Steve McCurry, Magnum photographer, is perhaps best known for his haunting 1985 image, ‘Afghan Girl’, which appeared on the cover of National Geographic. McCurry has perhaps taken more photographs in India than in any other country, including his native America. He has been visiting India for the past 35 years (“I think I’ve made 80 trips”) and India is his first book dedicated to the country. He had done an earlier book on the monsoons but this is far more ambitious, a reminder of just how vast and varied this country is, punctuated with so much colour and contrast. As he said during the book launch, “When extremes collide, it is visually arresting.” Yet it takes a special talent to capture that fleeting moment in time, the look on a face, the huddle of women in a storm, the contrast between light and shade that makes for an iconic photograph.
McCurry has earned international fame for covering the world’s hot spots as a news photographer—Afghanistan, the Iran-Iraq war, Lebanon, the Gulf War—but his true genius lies in walking the streets and bylanes to capture everyday images and transform them into art. This book covers the sacred and the profane, the bizarre and the brazen, the rich and the poor; proof of India’s diversity. As author William Dalrymple writes in the introduction to the book, “The odd yet witty juxtapositions McCurry captures so effortlessly are not quite surreal, and there are no impossibilities here...but the images are set in a world of almost make-believe and they have a strong element of the magical and the absurd.”

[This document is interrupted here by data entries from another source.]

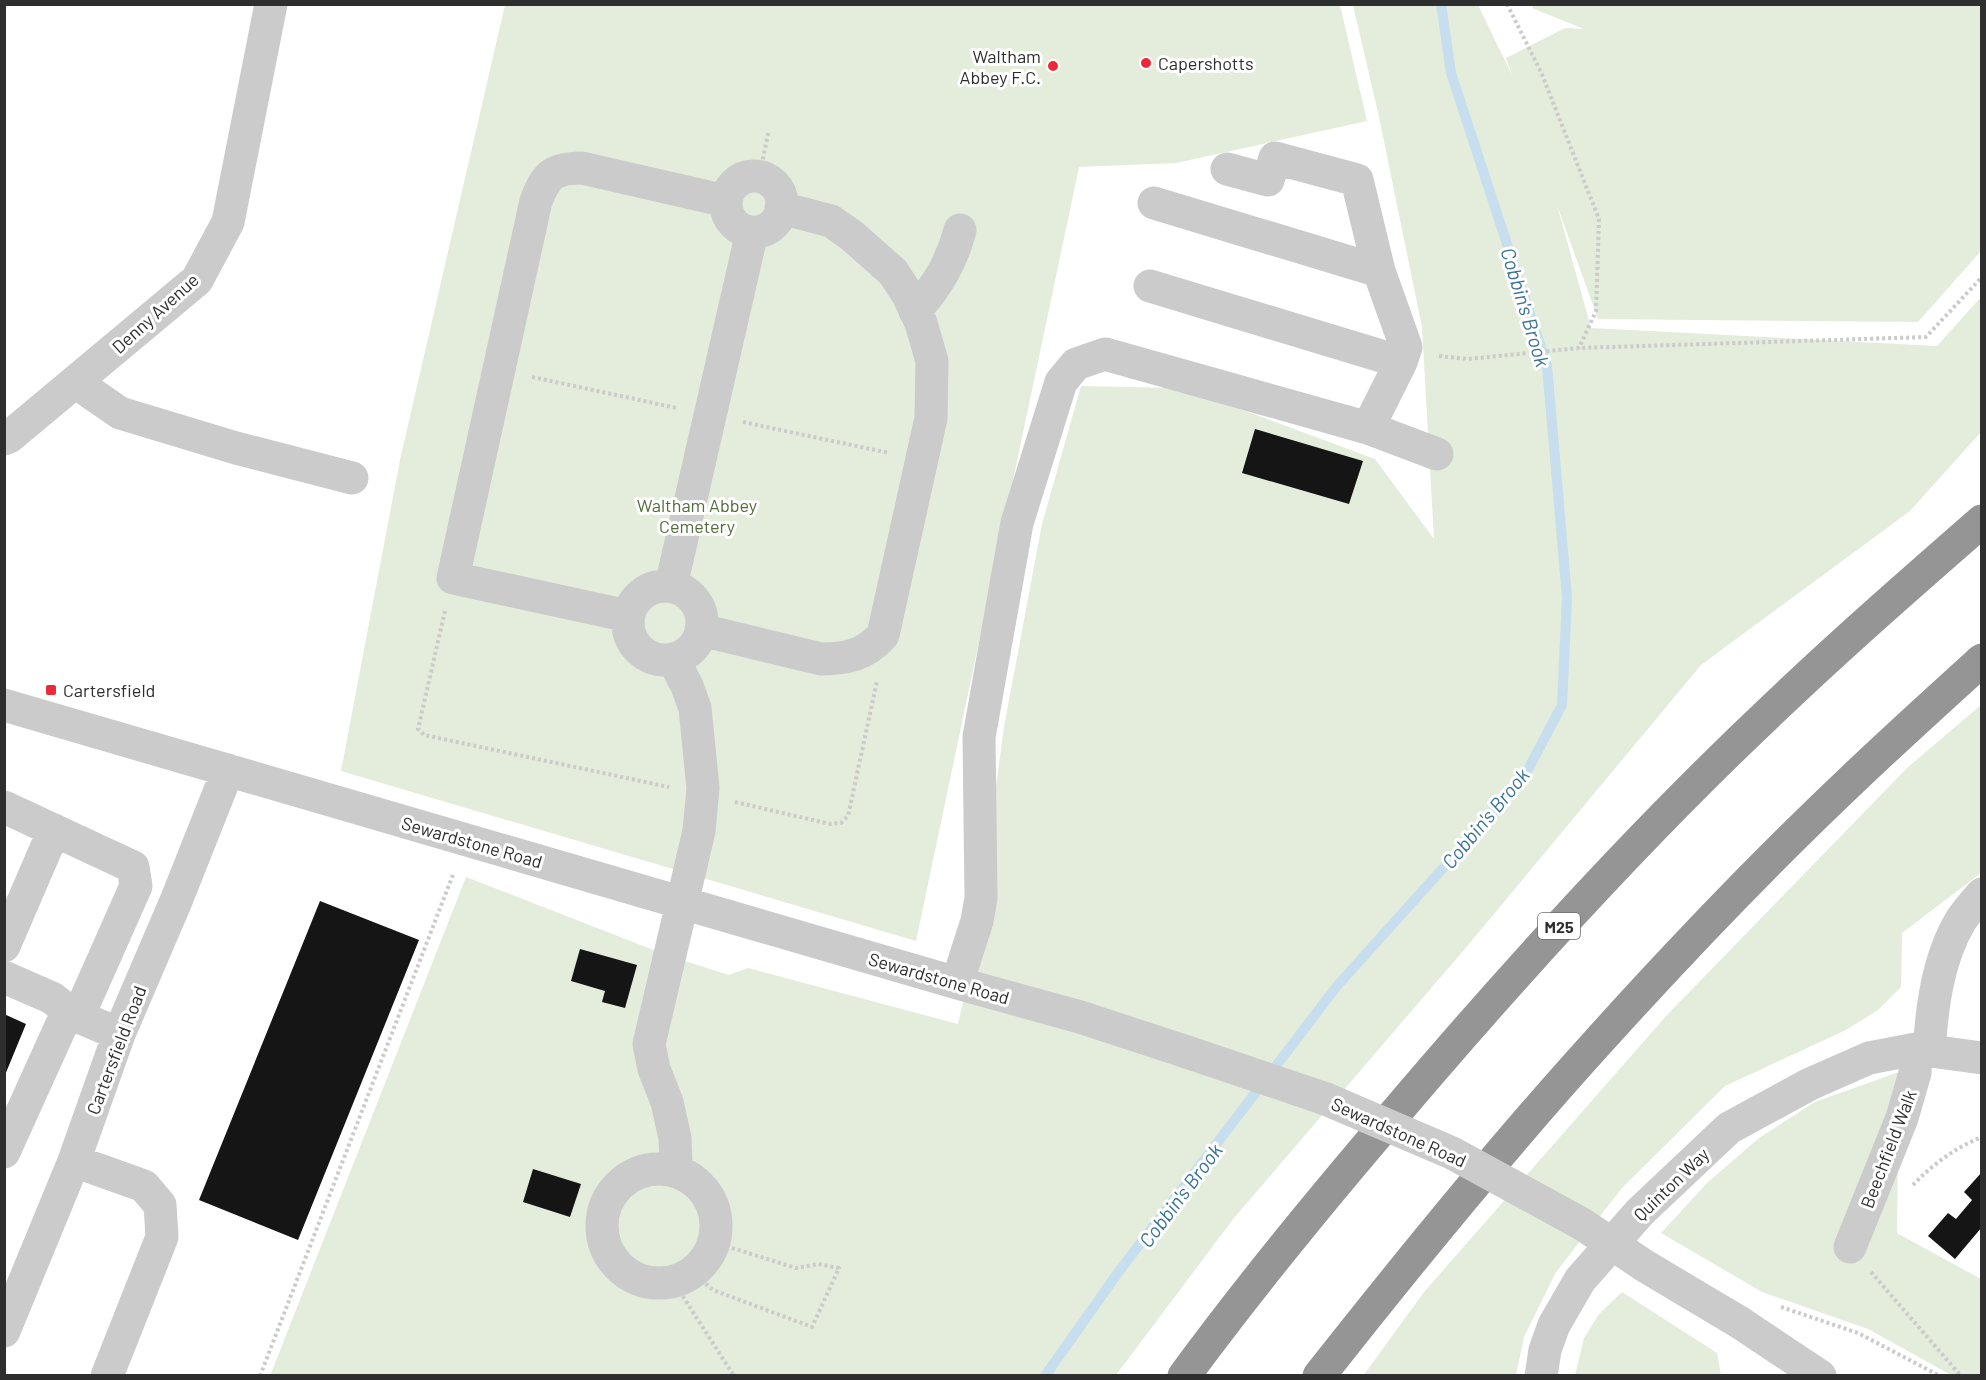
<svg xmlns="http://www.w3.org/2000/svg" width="1986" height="1380" font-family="Barlow,sans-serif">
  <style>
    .green { fill: #e4ecdb }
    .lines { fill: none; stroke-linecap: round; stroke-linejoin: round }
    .stream { stroke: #c6deed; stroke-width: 10 }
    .building { fill: #151515 }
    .path { stroke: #cbcbcb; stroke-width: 4; stroke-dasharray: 3 3; stroke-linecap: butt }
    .minor { stroke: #cbcbcb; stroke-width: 33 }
    .highway { stroke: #959595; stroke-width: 33 }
    .minor-bridge { stroke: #cbcbcb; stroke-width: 33 }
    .poi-dot { fill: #ec293a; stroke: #fff; stroke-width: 2 }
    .labels { text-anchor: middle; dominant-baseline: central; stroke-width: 6; stroke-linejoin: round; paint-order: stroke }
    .shield { fill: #fff; stroke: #6d6d6d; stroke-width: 1.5 }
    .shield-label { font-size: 16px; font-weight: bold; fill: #2e2e2e }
    .poi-label { font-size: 18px; fill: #2e2e2e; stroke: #fff; text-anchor: start }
    .street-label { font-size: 18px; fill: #2e2e2e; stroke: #fff }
    .park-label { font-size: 18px; fill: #526c3a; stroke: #fff }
    .water-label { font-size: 20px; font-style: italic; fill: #397293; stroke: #fff }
  </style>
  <rect width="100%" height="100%" fill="#fff"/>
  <path class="green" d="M1976,4L1981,9V251L1918,322L1598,319L1557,205L1591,328L1937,346L1981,297V432L1910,511L1701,665L1469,944L1234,1218L1116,1375L270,1376L466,877L669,956L729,975L748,968L958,1024L972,963L1004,727L1042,524L1081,386L1174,388L1251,413L1375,459L1434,539L1422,327L1379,117L1353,5H1478L1512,75L1506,58L1565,28L1584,29L1532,8L1534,5Z
    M505,5H1340L1367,121L1176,163L1079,167L916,941L341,771L400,460Z
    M1981,705V873L1902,933L1901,987L1878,1010L1846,1030L1725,1086L1622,1188L1556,1272L1524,1337L1516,1375L1363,1376L1424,1292L1667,1015L1907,768Z
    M1899,1072L1897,1233L1981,1279V1375H1951L1868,1329L1762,1292L1661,1233L1707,1183L1759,1138L1815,1102Z
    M1622,1292L1717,1353L1721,1375H1575L1584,1338L1599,1314Z"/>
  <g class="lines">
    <path class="stream" d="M1045,1376L1117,1274L1337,986L1523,779L1562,705L1567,597L1547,366L1451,73L1441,4"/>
  </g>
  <path class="building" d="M1255,429L1363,461L1349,504L1242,473Z
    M320,901L419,940L298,1240L199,1200Z
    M580,949L637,965L625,1008L602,1002L605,991L571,981Z
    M4,1014L26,1024L5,1075H4Z
    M533,1169L581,1184L570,1217L523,1202Z
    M1982,1172V1227L1955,1259L1928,1236L1948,1213L1956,1219L1972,1200L1964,1192Z"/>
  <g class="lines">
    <path class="path" d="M1507,4L1541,72L1599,219L1596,311L1579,348
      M759,177L769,130
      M1439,356L1468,359L1579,348L1926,337L1982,277
      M532,377L677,408
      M743,422L889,453
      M445,611L418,729L424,735L669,787
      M735,802L830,824L841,823L848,816L877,681
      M1913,1185C1932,1165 1956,1147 1982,1137
      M692,1272L713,1290L812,1327L839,1268L818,1264L796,1268L713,1242
      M1871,1272L1961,1376
      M673,1281L734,1376
      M1781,1307L1858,1333L1940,1376
      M260,1376L454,872"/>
    <path class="minor" d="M1227,169L1268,180L1275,158L1357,180L1379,271
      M726 204a28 28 0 1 1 56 0a28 28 0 1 1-56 0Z
      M1154,203L1379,271L1406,347L1401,362L1368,428
      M1150,286L1401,362
      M915,311C937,286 952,262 960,230
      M75,382L120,413L236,448L352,478
      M4,439L9,437L197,280L228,222L271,4
      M628 623a37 37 0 1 1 74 0a37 37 0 1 1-74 0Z
      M671,586L752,232
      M628,616L453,578L536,201C546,175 553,168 582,168L726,201
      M701,630L821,659C847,659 865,655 883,635L931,418L932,361L921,323L908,295L893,272L851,235L831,221L781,208
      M4,705L957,983L1080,1017L1187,1052
      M4,807L133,867L136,886L85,1001L61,1026L4,1152
      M4,946L54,830
      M4,977L52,998L72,1014L119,1034
      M957,983L977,921L981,898L979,737L1017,523L1061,382L1076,364L1105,354L1368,428L1437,454
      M1929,1051C1932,1006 1938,958 1961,920C1967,911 1975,902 1982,894
      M74,1161L144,1186L160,1205L162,1237L107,1376
      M602 1226a57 57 0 1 1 114 0a57 57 0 1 1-114 0Z
      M669,1169L676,1165L675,1138L667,1102L654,1069L649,1044L699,831L703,788L695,708L687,686L673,659
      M1850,1247L1902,1118L1915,1073L1916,1049
      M1739,1322L1820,1376
      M4,1331L74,1161L119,1034L176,901L228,770
      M1541,1376L1545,1350L1554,1325L1580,1280L1640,1212L1729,1128L1810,1084L1869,1058L1916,1049L1982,1058"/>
    <path class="highway" d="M1184,1376C1262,1270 1347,1169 1433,1069C1540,945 1652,823 1772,710C1840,645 1911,583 1982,521
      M1319,1376C1408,1263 1499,1151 1596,1044C1679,952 1765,862 1855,777C1897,737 1939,699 1982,660"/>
    <path class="minor-bridge" d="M1187,1052L1326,1099L1452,1153L1582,1224L1645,1266L1739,1322"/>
  </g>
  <g class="poi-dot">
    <circle cx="1146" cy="63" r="6"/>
    <circle cx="1053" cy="66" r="6"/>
    <rect x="45" y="684" width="12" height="12" rx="3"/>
  </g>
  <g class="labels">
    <rect class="shield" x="1538" y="913" width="42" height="26" rx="4.5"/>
    <g class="shield-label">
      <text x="1559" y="926">M25</text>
    </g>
    <g class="poi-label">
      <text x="1041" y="56" text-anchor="end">Waltham<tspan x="1041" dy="21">Abbey F.C.</tspan></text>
      <text x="1158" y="63">Capershotts</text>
      <text x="63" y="690">Cartersfield</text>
    </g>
    <g class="street-label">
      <text transform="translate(155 313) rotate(-42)">Denny Avenue</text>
      <text transform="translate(472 842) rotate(16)">Sewardstone Road</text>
      <text transform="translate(939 978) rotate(16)">Sewardstone Road</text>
      <text transform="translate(116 1050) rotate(-69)">Cartersfield Road</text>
      <text transform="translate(1399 1132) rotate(24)">Sewardstone Road</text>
      <text transform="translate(1888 1149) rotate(-69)">Beechfield Walk</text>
      <text transform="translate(1671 1184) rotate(-44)">Quinton Way</text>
    </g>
    <g class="park-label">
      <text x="697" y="505">Waltham Abbey<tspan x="697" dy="21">Cemetery</tspan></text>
    </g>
    <g class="water-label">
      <text transform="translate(1526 307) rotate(73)">Cobbin's Brook</text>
      <text transform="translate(1485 818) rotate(-50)">Cobbin's Brook</text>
      <text transform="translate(1180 1195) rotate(-53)">Cobbin's Brook</text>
    </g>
  </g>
  <rect width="1986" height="1380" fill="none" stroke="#2e2e2e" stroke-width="12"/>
</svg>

McCurry’s forte seems to be faces of all types—young, old, male, female— all telling a thousand stories.
Magical as in the stunning shot of three friends in Srinagar’s Shalimar Gardens, absurd as in the photo of a tailor carrying his sewing machine on his shoulders through floodwater, and surreal as in the image of soldiers trudging through the snow in Gulmarg against the background of a church, a temple and a mosque. McCurry has travelled all across India by road and rail and captures the ancient and the modern with such creative passion that they often seem as one. Of its 96 photographs, over half are previously unseen and hand-picked from McCurry’s huge personal archive. His camera takes us on an epic journey from Gulmarg to the Thar, Varanasi to Vrindavan and Ladakh to Darjeeling, starkly contrasted with the usual metropolitan chaos and islands of tranquility. His forte seems to be faces—young, old, male, female, all telling a thousand stories. As he says, “Most of my images are grounded in people. I look for the unguarded moment, the essential soul peeking out, experience etched on a person’s face. I try to convey what it is like to be that person, a person caught in a broader landscape, that you could call the human condition.”
This is a collector’s edition, cloth-bound and printed on premium art paper. Phaidon, the British publisher, specialises in high-quality coffee-table books on the visual arts, architecture, photography, and design. Even seasoned Indian travellers will be amazed and delighted at this collection, featuring functioning step wells in Rajasthan, the vast crowds on pontoon bridges at the Kumbh Mela and bicycles draped across the side of a train in West Bengal to two sleeping mahouts being watched over by a giant elephant, and the festivals that capture the mood and madness of India. There is even one of M.F. Husain in his Mumbai studio in 1993 looking somewhat forlorn. The beauty of McCurry’s book is that every picture tells a story. Indeed, McCurry’s India is a collection of photographs that say more about this country than a library of books.